DATASET EXCERPTS:

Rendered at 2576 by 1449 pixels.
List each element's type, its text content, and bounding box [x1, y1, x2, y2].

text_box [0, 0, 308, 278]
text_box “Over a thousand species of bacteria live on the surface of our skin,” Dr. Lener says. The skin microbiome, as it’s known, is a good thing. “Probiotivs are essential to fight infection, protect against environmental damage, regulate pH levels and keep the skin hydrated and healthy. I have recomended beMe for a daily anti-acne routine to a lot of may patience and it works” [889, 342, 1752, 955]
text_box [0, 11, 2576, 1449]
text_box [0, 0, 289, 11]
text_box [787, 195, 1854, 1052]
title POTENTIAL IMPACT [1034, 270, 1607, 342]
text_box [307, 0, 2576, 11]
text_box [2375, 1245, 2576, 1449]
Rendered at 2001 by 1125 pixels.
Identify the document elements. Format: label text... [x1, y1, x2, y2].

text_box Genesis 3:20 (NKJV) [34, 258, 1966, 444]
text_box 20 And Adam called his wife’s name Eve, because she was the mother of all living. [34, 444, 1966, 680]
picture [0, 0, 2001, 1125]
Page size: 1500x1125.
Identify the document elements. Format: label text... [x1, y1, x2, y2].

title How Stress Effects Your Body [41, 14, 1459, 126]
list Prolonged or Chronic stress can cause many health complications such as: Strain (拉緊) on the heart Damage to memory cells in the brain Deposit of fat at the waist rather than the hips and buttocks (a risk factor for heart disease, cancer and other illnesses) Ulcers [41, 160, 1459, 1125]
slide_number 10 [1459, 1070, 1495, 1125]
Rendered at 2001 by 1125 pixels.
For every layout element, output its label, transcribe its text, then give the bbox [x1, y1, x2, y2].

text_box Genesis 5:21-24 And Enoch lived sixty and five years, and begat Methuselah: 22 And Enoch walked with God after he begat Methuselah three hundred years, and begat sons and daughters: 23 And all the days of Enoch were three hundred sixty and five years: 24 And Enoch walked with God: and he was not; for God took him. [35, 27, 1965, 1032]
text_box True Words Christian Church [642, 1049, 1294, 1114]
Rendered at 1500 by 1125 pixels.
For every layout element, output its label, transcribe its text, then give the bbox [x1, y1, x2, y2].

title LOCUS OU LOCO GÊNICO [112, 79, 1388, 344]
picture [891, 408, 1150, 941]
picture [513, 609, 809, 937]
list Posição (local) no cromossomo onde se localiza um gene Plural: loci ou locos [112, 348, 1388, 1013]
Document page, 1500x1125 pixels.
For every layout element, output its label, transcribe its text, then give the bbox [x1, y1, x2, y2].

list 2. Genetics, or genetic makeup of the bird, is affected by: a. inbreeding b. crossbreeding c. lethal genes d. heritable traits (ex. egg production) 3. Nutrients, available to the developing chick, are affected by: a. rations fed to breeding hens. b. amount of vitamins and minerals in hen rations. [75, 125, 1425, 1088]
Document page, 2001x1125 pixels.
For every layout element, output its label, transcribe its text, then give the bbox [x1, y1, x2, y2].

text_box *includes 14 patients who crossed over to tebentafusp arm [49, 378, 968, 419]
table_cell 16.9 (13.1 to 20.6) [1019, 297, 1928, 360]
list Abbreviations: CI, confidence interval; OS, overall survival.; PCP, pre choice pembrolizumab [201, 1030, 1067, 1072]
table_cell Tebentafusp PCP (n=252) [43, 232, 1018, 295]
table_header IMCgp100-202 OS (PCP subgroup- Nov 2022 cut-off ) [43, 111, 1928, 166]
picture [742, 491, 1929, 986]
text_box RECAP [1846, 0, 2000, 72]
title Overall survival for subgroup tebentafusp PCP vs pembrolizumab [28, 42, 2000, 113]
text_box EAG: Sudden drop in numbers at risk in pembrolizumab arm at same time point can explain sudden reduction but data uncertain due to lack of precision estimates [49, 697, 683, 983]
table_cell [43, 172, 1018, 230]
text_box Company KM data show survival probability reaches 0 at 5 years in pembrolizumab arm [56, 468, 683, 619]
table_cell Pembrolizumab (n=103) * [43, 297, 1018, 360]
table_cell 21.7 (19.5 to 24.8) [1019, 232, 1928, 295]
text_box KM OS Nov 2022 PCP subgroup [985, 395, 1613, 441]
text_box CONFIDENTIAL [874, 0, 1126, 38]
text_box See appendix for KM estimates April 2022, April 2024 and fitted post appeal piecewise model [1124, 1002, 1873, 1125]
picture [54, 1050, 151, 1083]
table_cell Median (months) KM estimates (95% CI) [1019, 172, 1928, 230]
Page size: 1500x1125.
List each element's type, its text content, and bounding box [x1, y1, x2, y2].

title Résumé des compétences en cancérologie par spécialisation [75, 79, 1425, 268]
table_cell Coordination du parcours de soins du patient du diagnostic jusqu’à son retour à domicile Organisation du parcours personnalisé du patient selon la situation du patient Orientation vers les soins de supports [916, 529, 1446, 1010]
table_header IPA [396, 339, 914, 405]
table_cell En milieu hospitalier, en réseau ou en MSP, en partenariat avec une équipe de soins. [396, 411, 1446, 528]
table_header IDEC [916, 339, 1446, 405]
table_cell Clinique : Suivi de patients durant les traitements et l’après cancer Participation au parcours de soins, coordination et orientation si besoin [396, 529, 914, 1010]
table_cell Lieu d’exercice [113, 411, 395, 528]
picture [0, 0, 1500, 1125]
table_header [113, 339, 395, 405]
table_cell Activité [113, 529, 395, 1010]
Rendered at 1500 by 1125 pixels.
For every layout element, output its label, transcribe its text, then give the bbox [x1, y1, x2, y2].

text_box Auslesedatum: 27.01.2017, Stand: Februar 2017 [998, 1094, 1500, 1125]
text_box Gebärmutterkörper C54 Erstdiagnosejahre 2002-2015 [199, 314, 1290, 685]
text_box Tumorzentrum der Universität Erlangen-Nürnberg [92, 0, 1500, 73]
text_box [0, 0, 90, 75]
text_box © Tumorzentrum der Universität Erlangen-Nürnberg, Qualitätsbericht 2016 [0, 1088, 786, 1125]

INSTRUCTIONS FOR THE TASK:
From the records above, transcribe without alteration every line from the one with "Document page, 1500x1125 pixels." to the one with "Document page, 2001x1125 pixels.", inclusive.

FINISHED TASK:
Document page, 1500x1125 pixels.
For every layout element, output its label, transcribe its text, then give the bbox [x1, y1, x2, y2].

list 2. Genetics, or genetic makeup of the bird, is affected by: a. inbreeding b. crossbreeding c. lethal genes d. heritable traits (ex. egg production) 3. Nutrients, available to the developing chick, are affected by: a. rations fed to breeding hens. b. amount of vitamins and minerals in hen rations. [75, 125, 1425, 1088]
Document page, 2001x1125 pixels.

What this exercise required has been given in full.